L’article a été approuvé par 30 voix contre 19, avec le soutien des députés macronistes, de la droite et de l’extrême droite, tandis que la gauche a voté contre, dans un hémicycle peu fréquenté. Eric Coquerel, président de la commission des Finances et membre de La France Insoumise (LFI), a dénoncé un texte inspiré de « l’idéologie du Rassemblement national », affirmant qu’il contribue à véhiculer l’idée que la principale fraude en France proviendrait des travailleurs précaires, tout en délaissant le sujet de la fraude fiscale.

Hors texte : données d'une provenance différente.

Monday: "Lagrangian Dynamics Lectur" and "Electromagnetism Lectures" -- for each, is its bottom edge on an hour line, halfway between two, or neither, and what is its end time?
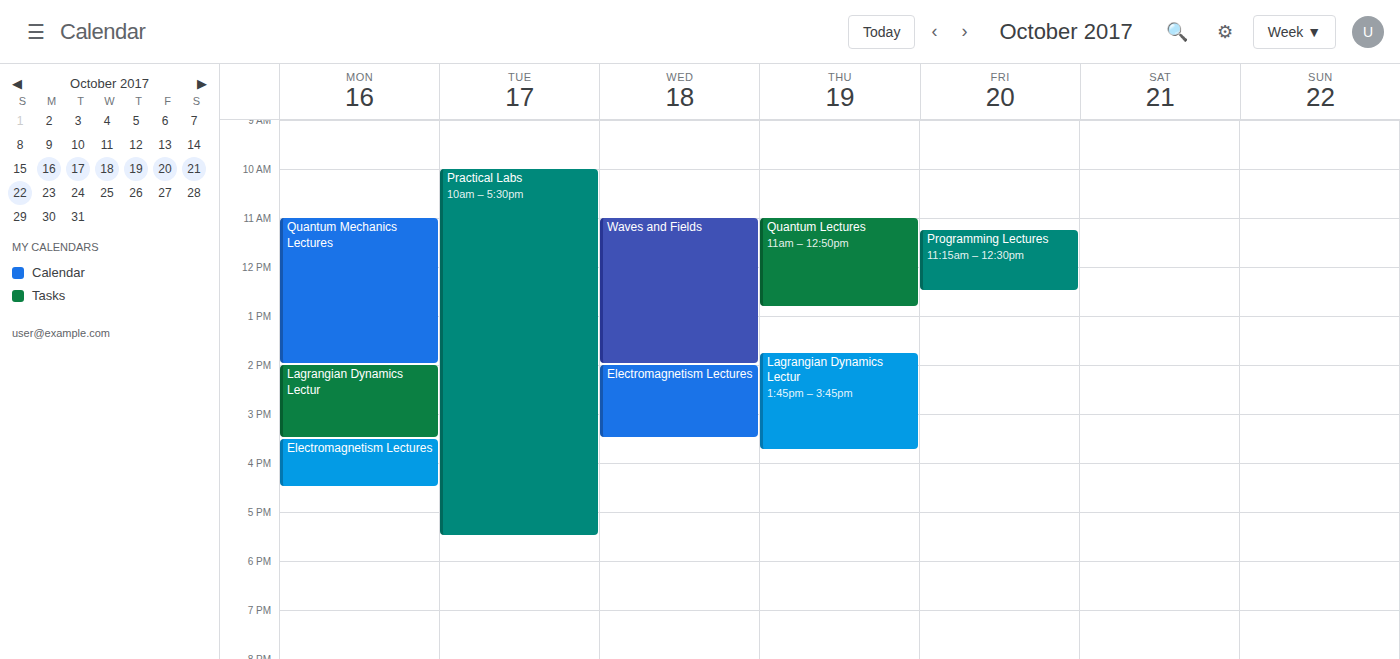
"Lagrangian Dynamics Lectur": 3:30 PM, halfway between the 3 PM and 4 PM lines. "Electromagnetism Lectures": 4:30 PM, halfway between the 4 PM and 5 PM lines.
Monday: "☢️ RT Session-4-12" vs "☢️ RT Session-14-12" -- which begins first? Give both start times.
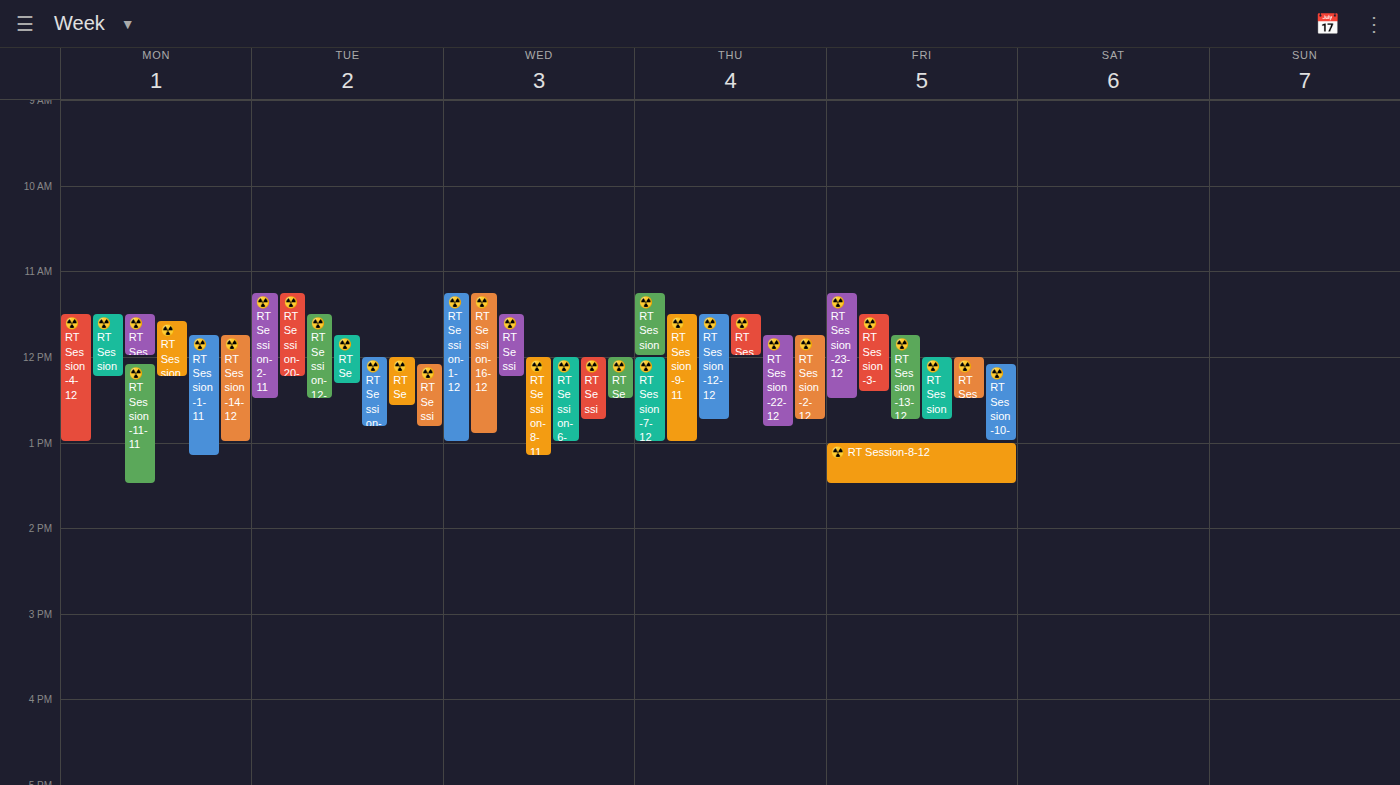
"☢️ RT Session-4-12" 11:30 AM; "☢️ RT Session-14-12" 11:45 AM.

Le député du Parti Socialiste (PS), Arthur Delaporte, a également exprimé ses réserves, pointant le flou du texte et soulignant la crainte de voir des prélèvements d’allocations en cas de manquement par un chômeur, par exemple lors d’absences à des rendez-vous. En réponse, le ministre du Travail, Jean-Pierre Farandou, a rassuré en déclarant que « le droit à l’erreur est toujours là », précisant que la procédure serait « encadrée » et comporterait des recours, avec une suspension maximale de trois mois.
Farandou a insisté sur la nécessité de cette mesure pour éviter de verser des allocations difficiles à récupérer, notamment dans des cas de travail dissimulé ou de falsification de documents. Il a également manifesté son soutien à des amendements de gauche visant à garantir un montant minimal de revenu pour les allocataires durant la suspension conservatoire, comme il s’y était engagé.